## Your instructions
Return each entry precisely as it appears below.

## Data provided
——

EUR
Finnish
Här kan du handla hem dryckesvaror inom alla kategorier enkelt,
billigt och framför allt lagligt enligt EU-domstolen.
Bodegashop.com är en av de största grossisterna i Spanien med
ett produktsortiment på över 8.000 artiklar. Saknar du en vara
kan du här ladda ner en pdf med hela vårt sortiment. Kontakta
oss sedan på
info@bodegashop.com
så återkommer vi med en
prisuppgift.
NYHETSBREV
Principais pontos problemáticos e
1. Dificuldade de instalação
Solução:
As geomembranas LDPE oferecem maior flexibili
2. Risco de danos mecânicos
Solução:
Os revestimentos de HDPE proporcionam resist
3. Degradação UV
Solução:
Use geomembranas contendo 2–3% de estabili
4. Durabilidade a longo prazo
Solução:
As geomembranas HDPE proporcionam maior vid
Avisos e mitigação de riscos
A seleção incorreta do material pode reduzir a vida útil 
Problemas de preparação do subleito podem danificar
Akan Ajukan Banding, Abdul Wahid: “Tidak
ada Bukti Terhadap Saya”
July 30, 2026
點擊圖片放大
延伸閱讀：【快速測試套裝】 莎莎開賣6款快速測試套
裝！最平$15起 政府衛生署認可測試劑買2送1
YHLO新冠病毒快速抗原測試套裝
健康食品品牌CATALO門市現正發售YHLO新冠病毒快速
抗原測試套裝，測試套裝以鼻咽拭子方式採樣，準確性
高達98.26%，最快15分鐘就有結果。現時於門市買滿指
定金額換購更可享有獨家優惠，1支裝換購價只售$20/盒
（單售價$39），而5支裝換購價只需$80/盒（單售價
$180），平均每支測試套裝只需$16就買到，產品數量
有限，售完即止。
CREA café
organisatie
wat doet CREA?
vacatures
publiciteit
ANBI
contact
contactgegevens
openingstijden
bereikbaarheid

——

## Result of this task
EUR
Finnish
Här kan du handla hem dryckesvaror inom alla kategorier enkelt,
billigt och framför allt lagligt enligt EU-domstolen.
Bodegashop.com är en av de största grossisterna i Spanien med
ett produktsortiment på över 8.000 artiklar. Saknar du en vara
kan du här ladda ner en pdf med hela vårt sortiment. Kontakta
oss sedan på
info@bodegashop.com
så återkommer vi med en
prisuppgift.
NYHETSBREV
Principais pontos problemáticos e
1. Dificuldade de instalação
Solução:
As geomembranas LDPE oferecem maior flexibili
2. Risco de danos mecânicos
Solução:
Os revestimentos de HDPE proporcionam resist
3. Degradação UV
Solução:
Use geomembranas contendo 2–3% de estabili
4. Durabilidade a longo prazo
Solução:
As geomembranas HDPE proporcionam maior vid
Avisos e mitigação de riscos
A seleção incorreta do material pode reduzir a vida útil 
Problemas de preparação do subleito podem danificar
Akan Ajukan Banding, Abdul Wahid: “Tidak
ada Bukti Terhadap Saya”
July 30, 2026
點擊圖片放大
延伸閱讀：【快速測試套裝】 莎莎開賣6款快速測試套
裝！最平$15起 政府衛生署認可測試劑買2送1
YHLO新冠病毒快速抗原測試套裝
健康食品品牌CATALO門市現正發售YHLO新冠病毒快速
抗原測試套裝，測試套裝以鼻咽拭子方式採樣，準確性
高達98.26%，最快15分鐘就有結果。現時於門市買滿指
定金額換購更可享有獨家優惠，1支裝換購價只售$20/盒
（單售價$39），而5支裝換購價只需$80/盒（單售價
$180），平均每支測試套裝只需$16就買到，產品數量
有限，售完即止。
CREA café
organisatie
wat doet CREA?
vacatures
publiciteit
ANBI
contact
contactgegevens
openingstijden
bereikbaarheid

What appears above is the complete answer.